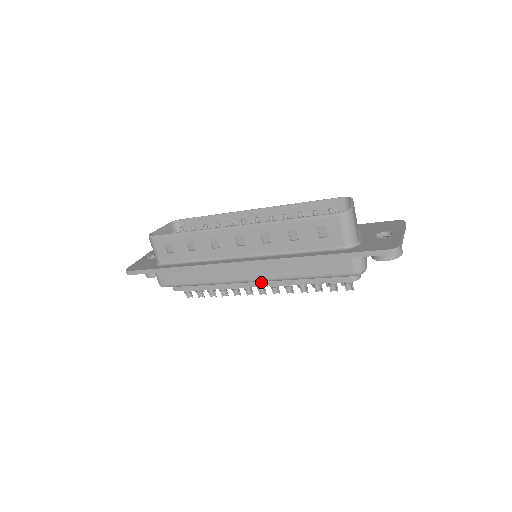
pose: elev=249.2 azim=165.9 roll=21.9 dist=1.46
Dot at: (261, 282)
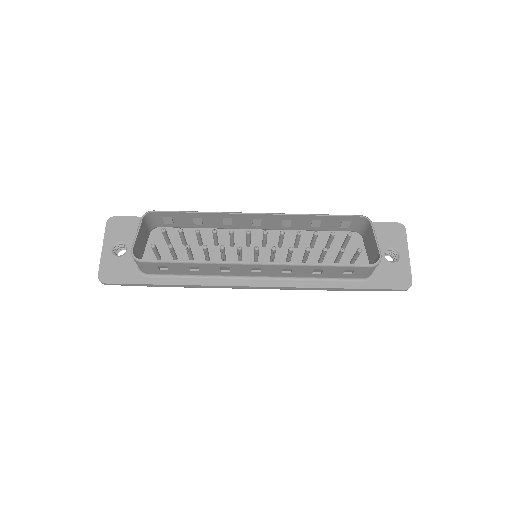
Dot at: occluded
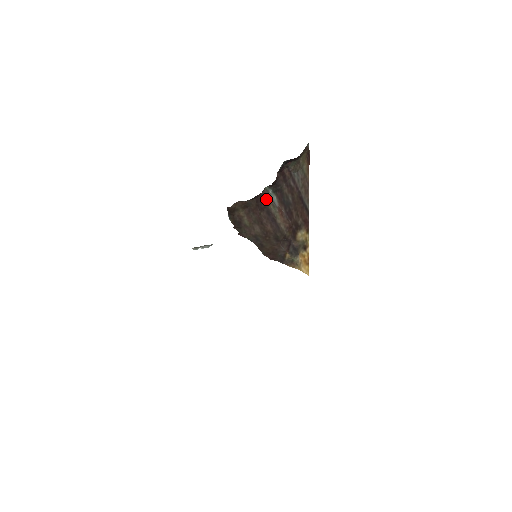
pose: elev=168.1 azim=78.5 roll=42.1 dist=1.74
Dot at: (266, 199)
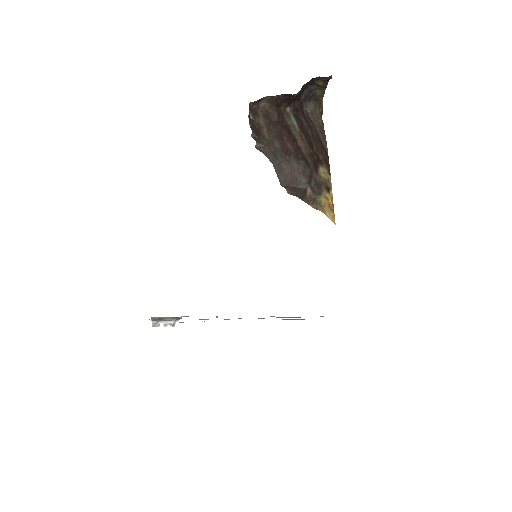
Dot at: (287, 120)
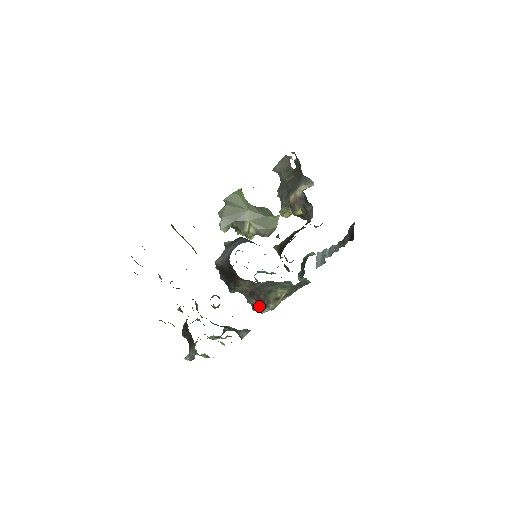
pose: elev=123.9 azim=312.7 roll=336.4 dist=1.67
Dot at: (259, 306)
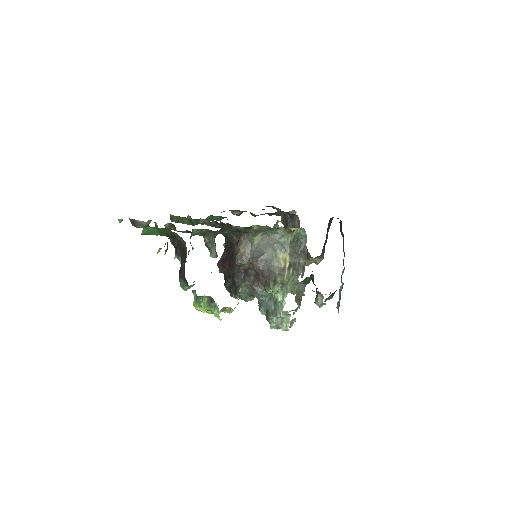
Dot at: (272, 306)
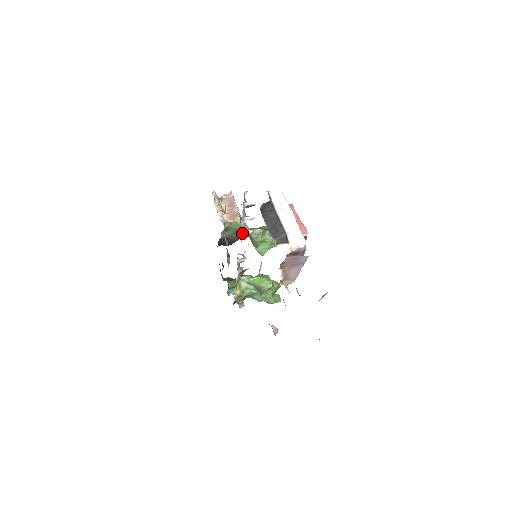
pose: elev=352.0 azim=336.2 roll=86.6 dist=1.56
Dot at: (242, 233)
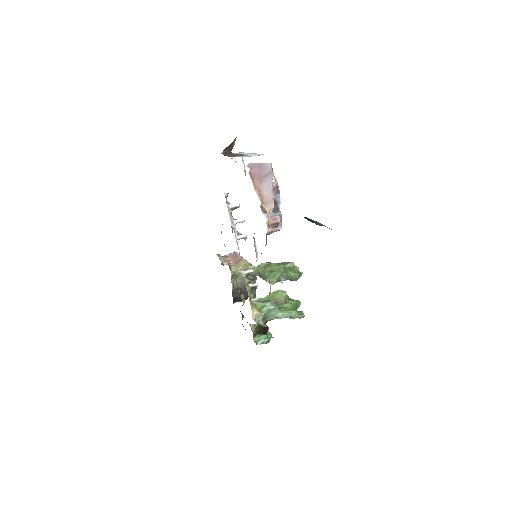
Dot at: (234, 231)
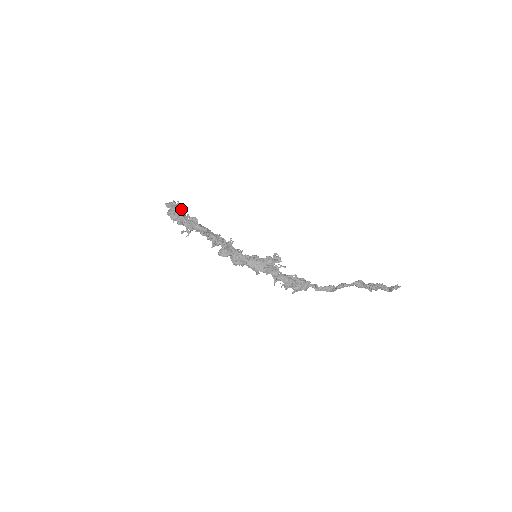
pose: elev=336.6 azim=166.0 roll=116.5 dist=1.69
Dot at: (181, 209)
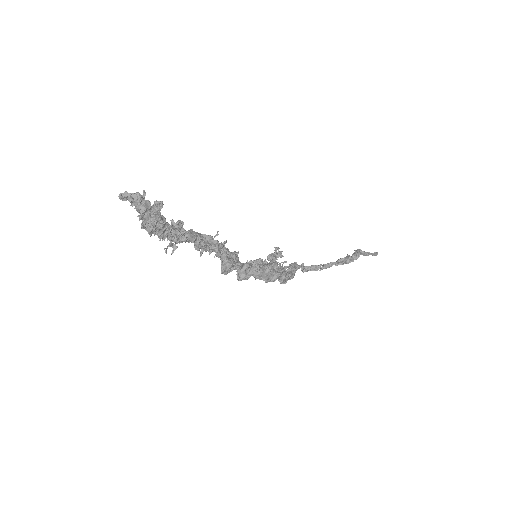
Dot at: (156, 210)
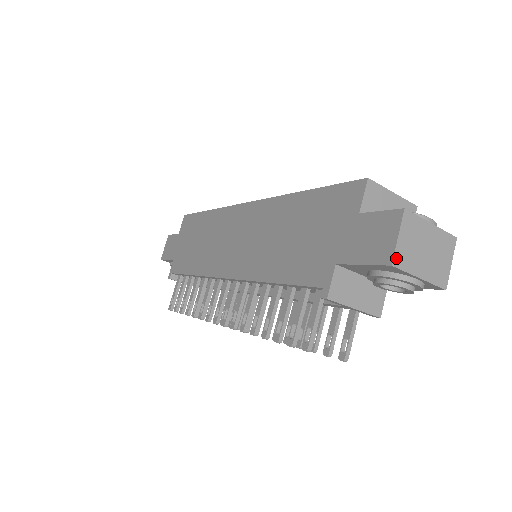
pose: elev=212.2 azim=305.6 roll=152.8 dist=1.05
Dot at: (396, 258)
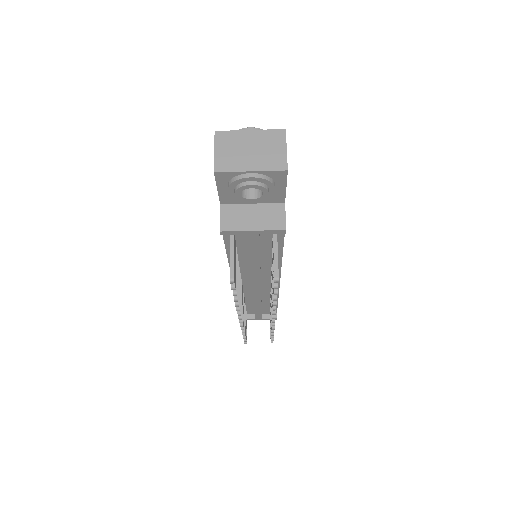
Dot at: (217, 166)
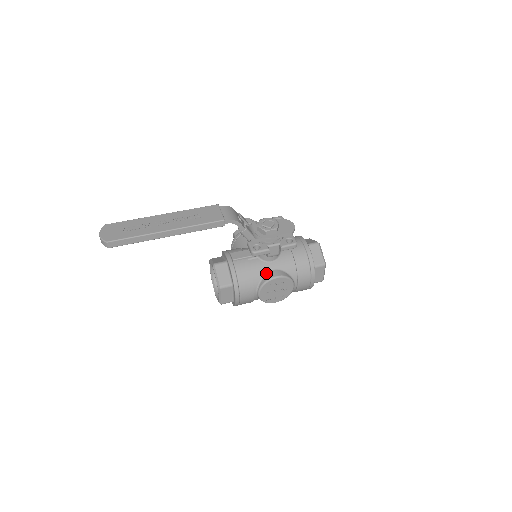
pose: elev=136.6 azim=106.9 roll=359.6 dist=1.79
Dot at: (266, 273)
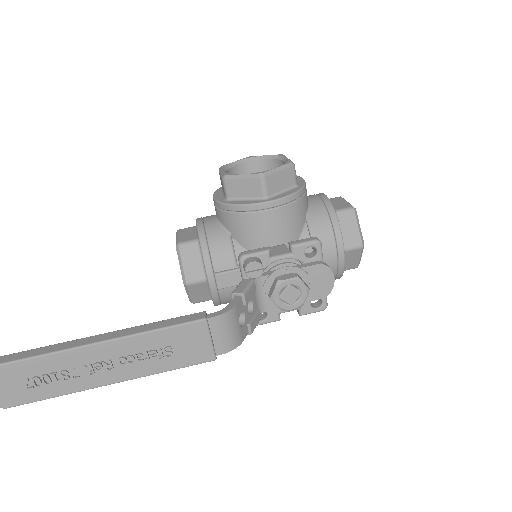
Dot at: occluded
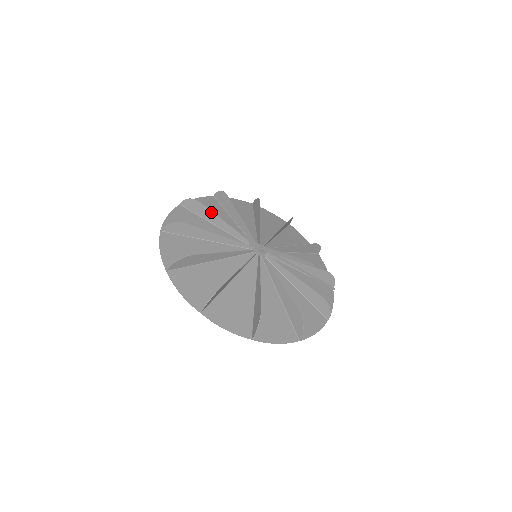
------------------------------------------------------------
* **Description of the task**:
Convert the material above into a JSON list of strings with one string per line, leaving out the pictures and any blank lines.

* **Exercise answer**:
[
  "pose: elev=249.2 azim=165.9 roll=21.9 dist=1.46",
  "Dot at: (261, 282)",
  "Dot at: occluded",
  "pose: elev=168.1 azim=78.5 roll=42.1 dist=1.74",
  "Dot at: (266, 199)",
  "Dot at: (287, 120)",
  "pose: elev=123.9 azim=312.7 roll=336.4 dist=1.67",
  "Dot at: (259, 306)",
  "Dot at: (272, 306)",
  "pose: elev=352.0 azim=336.2 roll=86.6 dist=1.56",
  "Dot at: (242, 233)",
  "Dot at: (234, 231)",
  "pose: elev=336.6 azim=166.0 roll=116.5 dist=1.69",
  "Dot at: (181, 209)",
  "Dot at: (156, 210)",
  "pose: elev=212.2 azim=305.6 roll=152.8 dist=1.05",
  "Dot at: (396, 258)",
  "Dot at: (217, 166)",
  "pose: elev=136.6 azim=106.9 roll=359.6 dist=1.79",
  "Dot at: (266, 273)",
  "Dot at: occluded"
]